DUKE ELLINGTON: Togo Brava Suite
Duke Ellington, piano; Cootie Williams, Johnny Coles, Mercer Ellington, trumpet; Chuck Connors, Booty Wood, trombone; Russell Procope, Paul Gonsalves, Harold Ashby, Harold Minerve, Norris Turney, saxes, flutes; Joe Benjamin, bass; Rufus Jones, drums
Blue Note 8 30082 2 (CD). 1971. Noel Walker, prod., eng. AAD. TT: 67:04

This minor masterpiece was recorded live in England in 1971 and features some ace Ducal comrades. Tenorman Gonsalves charges through "Cottontail," adds a gritty cadenza, then slows way down for the ethereal, crying-toned "Happy Reunion." Trumpeter Williams emits his trademark growl on "C Jam Blues," Ashby offers big-toned tenor on the four-part title track, and Norris Turney's flute has bright moments there as well.
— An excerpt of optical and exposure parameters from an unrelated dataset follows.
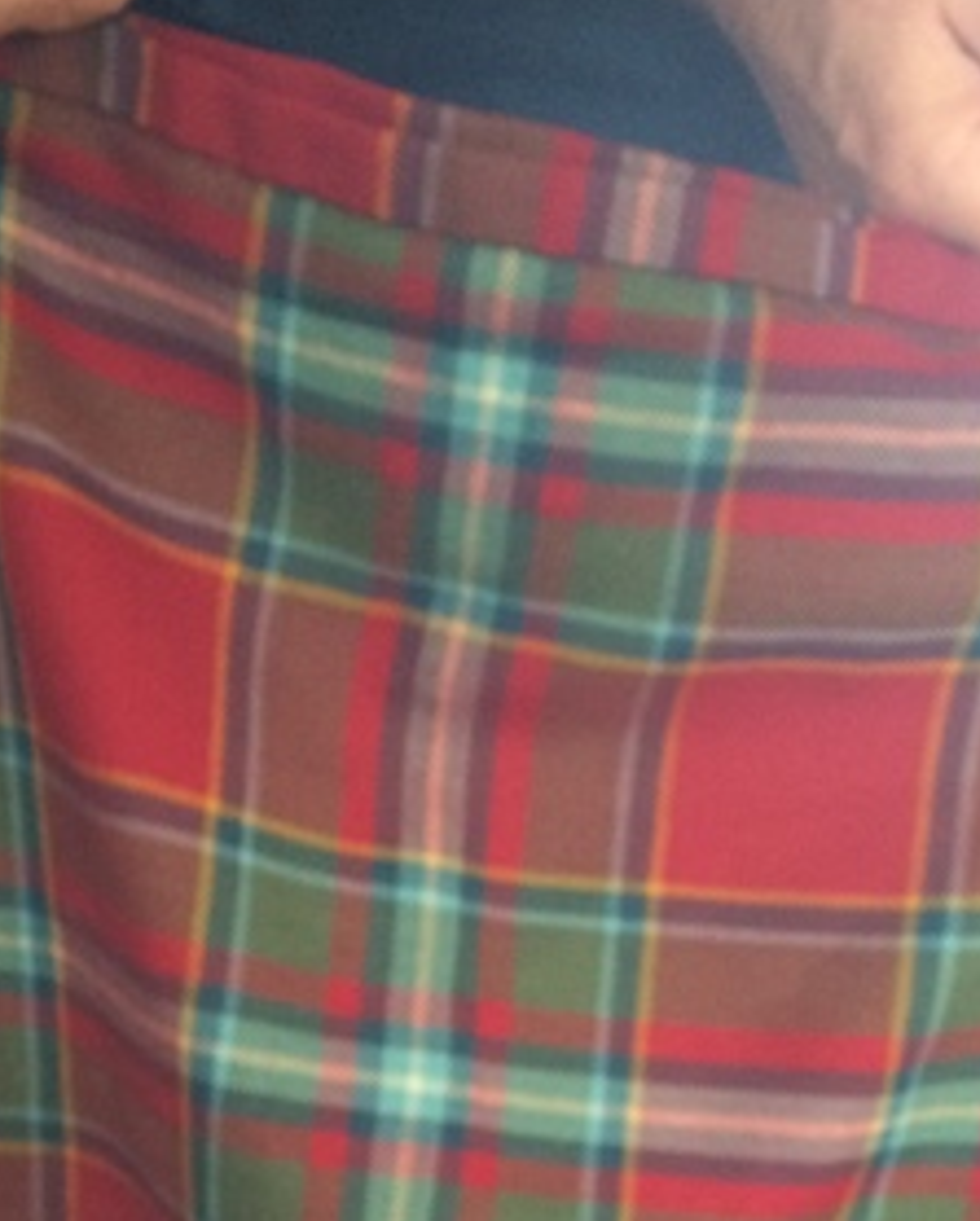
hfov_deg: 25.0
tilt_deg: -21.5
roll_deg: -1.2
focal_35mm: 61
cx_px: 439
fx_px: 2208
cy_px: 1221
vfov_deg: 29.0
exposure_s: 1/33
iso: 250
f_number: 2.2
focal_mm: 4.15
The maestro puts the piano up front on the succulently lyrical "Lotus Blossom," a paean to his departed alter ego, Billy Strayhorn. Then there's "Addi," the cut that got to me years ago, and did it again this morning. This simple minor blues showcases the unheralded but magnificent altoist "Geezil" Minerve, who delivers ripe, almost bursting notes and right-on-the-money ideas that make my head spin, my heart thump, and always leave me stone cold on the floor. The CD sounds extraordinarily clear and rich for a live recording, with a front-row soundstage and impressive detail.